## Görev
Aşağıdaki makaleye göre İstanbul C. Başsavcılığı, 17 Aralık rüşvet ve yolsuzluk soruşturmasında kaç şüpheli hakkında takipsizlik kararı verdi?

25 Aralık
rüşvet ve yolsuzluk soruşturması dosyasından sonra, 17
Aralık rüşvet ve yolsuzluk soruşturması doyası da,
beklendiği şekilde, İstanbul C. Başsavcılığı tarafından 53
şüpheli hakkında düzenlenen takipsizlik kararı ile
kapatılarak, adliyenin tozlu arşivine kaldırılmış
bulunmaktadır.
Bu takipsizlik
kararı, ölen ve yok olan yargı bağımsızlığının toprağa
gömülmesi için ilgili savcı tarafından düzenlenen
bir defin ruhsatıdır.
Hukukçu
olmayan okuyucularımızı, defin ruhsatının ne olduğu konusunda
biraz aydınlatmak gerekirse, defin ruhsatı; adli bir soruşturmaya
konu olan bir eylem nedeniyle ölen kişilerin cesetleri ile yine
savcılık tarafından soruşturulan bir şüpheli ölüm
vakası üzerine, ölüm nedenini belirlemek için,
ölünün cesedi üzerinde savcı tarafından yapılan
ölü muayenesi ve otopsi sonunda, cesedin yakınlarına
teslim edilerek toprağa verilmesine izin veren belgenin adıdır.
Bize göre,
İstanbul C. Savcılığının 17 Aralık soruşturmasını, ortada
suç olmadığı, delillerin hukuka aykırı olarak usulsüz
toplandığı gerekçesiyle kapattığı takipsizlik kararı
da, siyasal iktidarın yargıya müdahaleleriyle öldürülen
yargı bağımsızlığının toprağa verilmesine müsaade eden
bir izin belgesidir.
Biz, askeri
savcı, askeri hakim ve dört yıl da İzmir Devlet Güvenlik
mahkemesinde Cumhuriyet Savcısı, toplam 25 yıl kürsü de
savcı ve hakim, emekli olduktan sonra da, 21 yıldır avukat olmak
üzere, toplamda 46 yıl,eylemli olarak yargı hizmetinde
bulunan bir kişi olarak, bu kadar ciddi ve somut maddi delillere
rağmen, delil taktirine girerek, delillerin taktirini mahkemeye
bırakmadan soruşturmayı takipsizlik kararıyla kapatıp
şüphelileri aklayan bir savcının varlığına tanık olmadık.

## Mevcut veriler
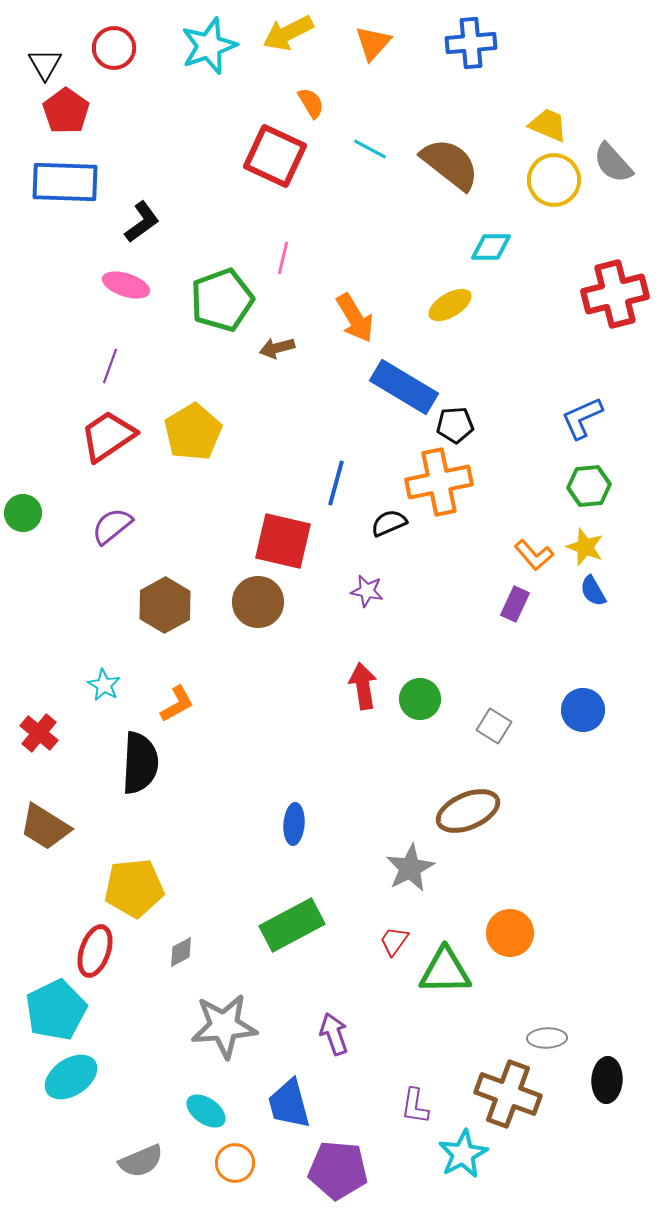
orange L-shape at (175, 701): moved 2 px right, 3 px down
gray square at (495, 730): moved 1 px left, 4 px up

## Örnek çözüm
53 şüpheli hakkında.